Change detection data:
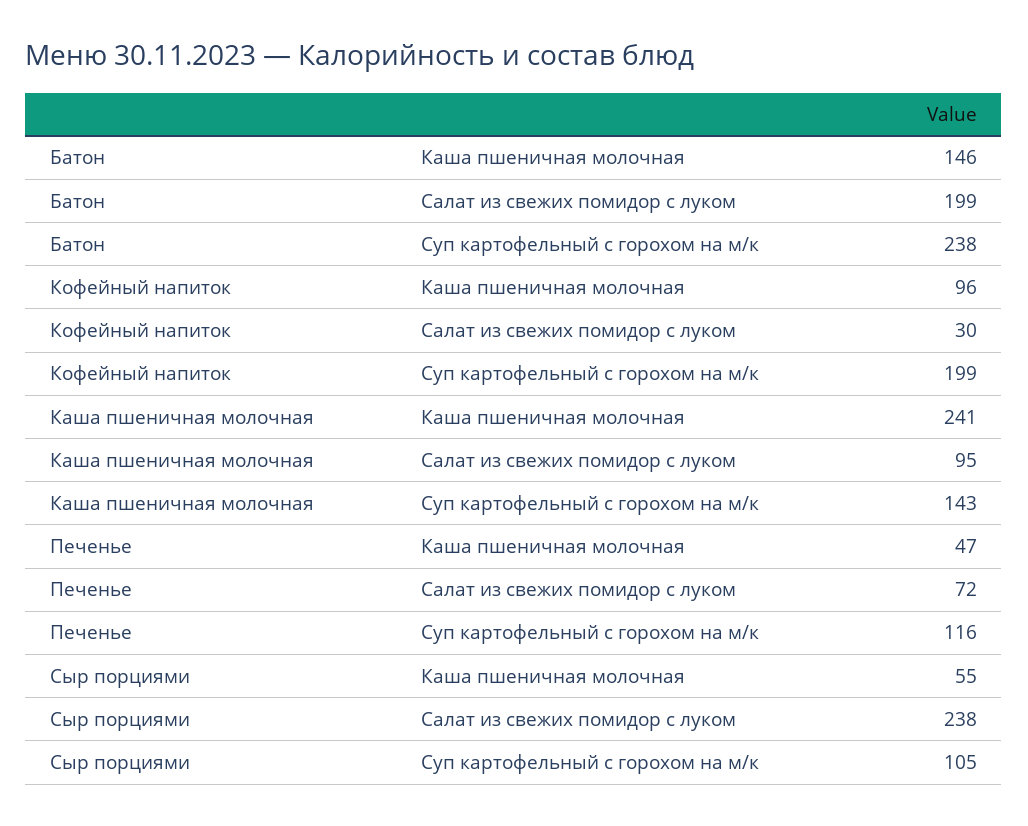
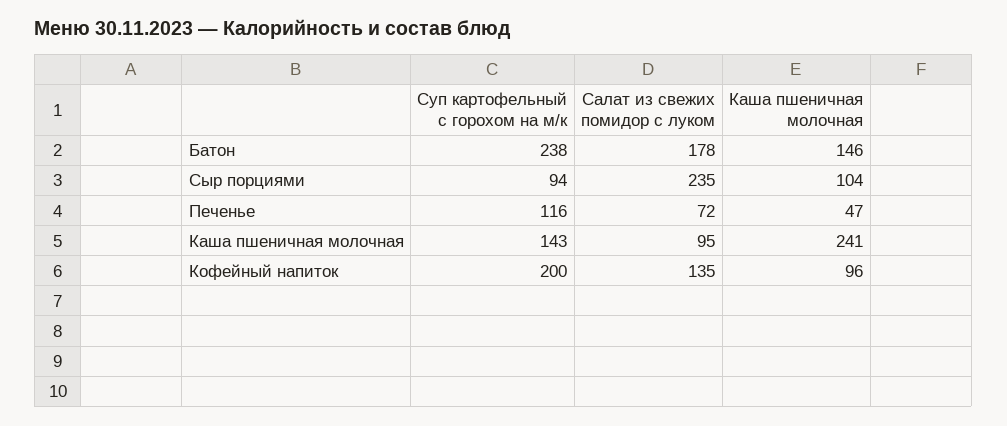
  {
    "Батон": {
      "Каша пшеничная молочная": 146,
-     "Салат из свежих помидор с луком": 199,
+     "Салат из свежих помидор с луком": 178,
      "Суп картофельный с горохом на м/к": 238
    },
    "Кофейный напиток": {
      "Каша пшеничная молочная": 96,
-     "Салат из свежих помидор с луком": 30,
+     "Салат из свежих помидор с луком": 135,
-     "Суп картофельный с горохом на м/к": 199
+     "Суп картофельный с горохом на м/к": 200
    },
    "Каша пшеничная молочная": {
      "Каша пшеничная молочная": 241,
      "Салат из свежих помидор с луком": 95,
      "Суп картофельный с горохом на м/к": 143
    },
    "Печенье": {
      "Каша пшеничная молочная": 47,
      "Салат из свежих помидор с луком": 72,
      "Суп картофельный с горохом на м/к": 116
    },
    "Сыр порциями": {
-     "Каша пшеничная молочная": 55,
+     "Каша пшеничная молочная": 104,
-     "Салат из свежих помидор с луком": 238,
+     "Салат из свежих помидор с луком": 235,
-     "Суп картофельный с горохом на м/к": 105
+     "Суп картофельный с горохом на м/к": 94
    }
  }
* * *
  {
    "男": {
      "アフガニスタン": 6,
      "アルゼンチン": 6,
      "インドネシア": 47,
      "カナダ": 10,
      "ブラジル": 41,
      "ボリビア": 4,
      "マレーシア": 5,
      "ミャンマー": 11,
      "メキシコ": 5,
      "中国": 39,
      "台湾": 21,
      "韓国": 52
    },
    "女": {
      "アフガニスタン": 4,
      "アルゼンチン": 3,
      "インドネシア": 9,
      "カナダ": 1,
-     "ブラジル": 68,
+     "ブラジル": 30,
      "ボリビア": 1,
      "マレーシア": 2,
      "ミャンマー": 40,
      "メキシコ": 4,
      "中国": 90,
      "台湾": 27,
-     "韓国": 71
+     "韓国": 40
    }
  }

TASK TO COMPLETE: Check each line of these records for the string "луком" and state only how many lines have it.

ANSWER FOR THE TASK: 8